I’m from Chicago. I volunteered for Obama when he was running for Senate, very early on, in the primary. I was in his office a few times, latish at night, doing office stuff when it was nobody but him and his top aids. As a fly on the wall I can tell you this: Obama says fuck like a motherfucker. So anyone who says him swearing is “inauthentic” is quite stupid.

Comment #64: typist  on  06/13  at  04:19 AM

Oh, don’t worry, Markuze—I’m entirely sure that you and I will end up in the same place after death—the same place everyone else ends up. I’m sure you already know that, even if you’re not prepared to admit it to yourself—hence the terrified quasi-rage against the folks who’ve already figured things out and aren’t terrified of the prospect…

Comment #65: Scott  on  06/13  at  08:41 AM

I love how Mabus/ Markuze has latched onto Hemant Mehta now, considering “The Friendly Atheist” is probably the least “offensive” atheist blog ever.

Comment #66: TheRealistMom  on  06/13  at  12:16 PM

“Go fuck yourself,” said Dick Cheney to Sen. Leahy.  Yeah, no wingnut faux-rage on that one.

Comment #67: Phewd  on  06/13  at  03:14 PM

“Ass” from a nine-year old is shocking?  WTF?

My five-year old knows “fuck” is an interesting word.  She doesn’t dare say it in front of me yet, though.

Lilek’s is just using the time-honored “I want to make a point, so let’s pretend my kid’s actions were the trigger.”  Lazy.

Comment #68: gorobei  on  06/13  at  05:28 PM

LOL, MikeEss!  I like your take better than mine.  You must have seen St. Sarah’s Newsweek cover.

But seriously, this has been going on for a loooong time.  During the 1960 campaign, Nixon used to scold former president Truman for cussing, since that was “a bad influence” on the public.*  JFK made jokes about Nixon’s suddenly pristine taste.


*Of course, anyone who’s read (or heard) the Watergate tapes knows that Nixon’s cussing made Truman look like a Sunday school teacher.  But I digress.

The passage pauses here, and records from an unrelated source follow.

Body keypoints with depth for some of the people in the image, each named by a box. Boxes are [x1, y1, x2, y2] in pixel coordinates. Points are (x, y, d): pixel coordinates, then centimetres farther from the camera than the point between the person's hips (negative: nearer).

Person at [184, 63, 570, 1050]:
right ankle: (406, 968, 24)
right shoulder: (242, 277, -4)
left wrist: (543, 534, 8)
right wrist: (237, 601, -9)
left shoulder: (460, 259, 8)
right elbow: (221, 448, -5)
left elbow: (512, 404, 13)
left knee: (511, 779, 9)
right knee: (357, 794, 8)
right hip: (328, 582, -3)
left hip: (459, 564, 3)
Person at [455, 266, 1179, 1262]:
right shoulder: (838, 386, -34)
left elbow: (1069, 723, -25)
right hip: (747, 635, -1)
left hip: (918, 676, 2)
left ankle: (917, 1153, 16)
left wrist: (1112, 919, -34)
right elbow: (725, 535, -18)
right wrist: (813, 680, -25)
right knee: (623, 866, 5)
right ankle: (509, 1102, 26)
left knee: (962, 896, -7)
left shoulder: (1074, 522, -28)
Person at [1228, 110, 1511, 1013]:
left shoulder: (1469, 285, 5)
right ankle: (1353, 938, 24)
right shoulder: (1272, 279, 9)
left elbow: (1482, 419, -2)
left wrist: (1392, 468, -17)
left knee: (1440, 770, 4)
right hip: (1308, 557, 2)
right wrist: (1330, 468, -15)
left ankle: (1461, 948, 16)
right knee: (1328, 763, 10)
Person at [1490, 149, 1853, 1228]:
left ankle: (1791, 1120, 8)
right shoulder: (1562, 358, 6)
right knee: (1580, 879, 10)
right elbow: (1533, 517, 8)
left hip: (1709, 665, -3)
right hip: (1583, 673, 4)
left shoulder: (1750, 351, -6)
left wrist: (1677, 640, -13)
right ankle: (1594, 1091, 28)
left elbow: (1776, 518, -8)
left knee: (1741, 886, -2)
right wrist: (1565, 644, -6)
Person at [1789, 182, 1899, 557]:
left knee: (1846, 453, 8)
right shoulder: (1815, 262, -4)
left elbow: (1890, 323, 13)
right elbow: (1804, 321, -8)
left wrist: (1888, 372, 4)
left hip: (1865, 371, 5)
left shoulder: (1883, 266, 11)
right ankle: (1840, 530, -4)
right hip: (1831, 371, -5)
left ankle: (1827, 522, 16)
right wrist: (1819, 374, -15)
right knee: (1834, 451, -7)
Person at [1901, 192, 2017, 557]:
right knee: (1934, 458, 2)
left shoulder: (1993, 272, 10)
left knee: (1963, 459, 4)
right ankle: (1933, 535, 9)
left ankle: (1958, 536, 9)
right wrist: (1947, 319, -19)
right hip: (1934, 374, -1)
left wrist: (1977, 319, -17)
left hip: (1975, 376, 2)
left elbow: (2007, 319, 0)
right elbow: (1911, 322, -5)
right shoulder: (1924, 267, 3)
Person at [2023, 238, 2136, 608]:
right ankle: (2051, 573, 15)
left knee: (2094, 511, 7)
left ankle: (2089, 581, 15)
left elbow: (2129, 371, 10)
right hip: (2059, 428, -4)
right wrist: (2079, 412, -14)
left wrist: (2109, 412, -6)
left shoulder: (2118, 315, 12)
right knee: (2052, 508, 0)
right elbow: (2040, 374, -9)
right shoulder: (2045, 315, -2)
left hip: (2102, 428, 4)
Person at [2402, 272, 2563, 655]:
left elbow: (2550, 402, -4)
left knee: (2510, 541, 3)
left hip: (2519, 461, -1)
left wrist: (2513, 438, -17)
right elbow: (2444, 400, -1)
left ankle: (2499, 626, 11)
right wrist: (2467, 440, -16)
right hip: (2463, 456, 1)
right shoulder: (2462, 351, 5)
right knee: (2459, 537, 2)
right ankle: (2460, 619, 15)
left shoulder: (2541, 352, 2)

Comment #69: Blue Jean  on  06/14  at  11:11 AM

the 9th and FINAL RING of Dante’s Inferno is designed for little blaspheming traitors like you…

“This is the deepest level of hell, where the fallen angel Satan himself resides. His wings flap eternally, producing chilling cold winds that freeze the thick ice found in Cocytus…”

Wrong, wrong, wrong. According to Dante, atheists are further up in Sixth Circle, “Heretics”, laying for eternity in red-hot tombs. The frigid Ninth Ring, the worst place in hell, is for Betrayers. You’d think you’d at least read your own material.

Comment #70: atheist  on  06/14  at  01:20 PM

I can see the links failed due to parentheses, but y’all get the idea.

Comment #71: atheist  on  06/14  at  01:23 PM

Oh, that and something about baseball and how participation trophies are bad
Comment 48—Ben D.

There’s an argument in favor of participation trophies? And it’s a liberal argument? Am I P.J. O’Rourke all of a sudden?

Typist, I think Lileks’s point was that he was swearing to sound more authentic, more (what Lileks thinks of as) “street.” So, y’know, Those People would tink he was one of them.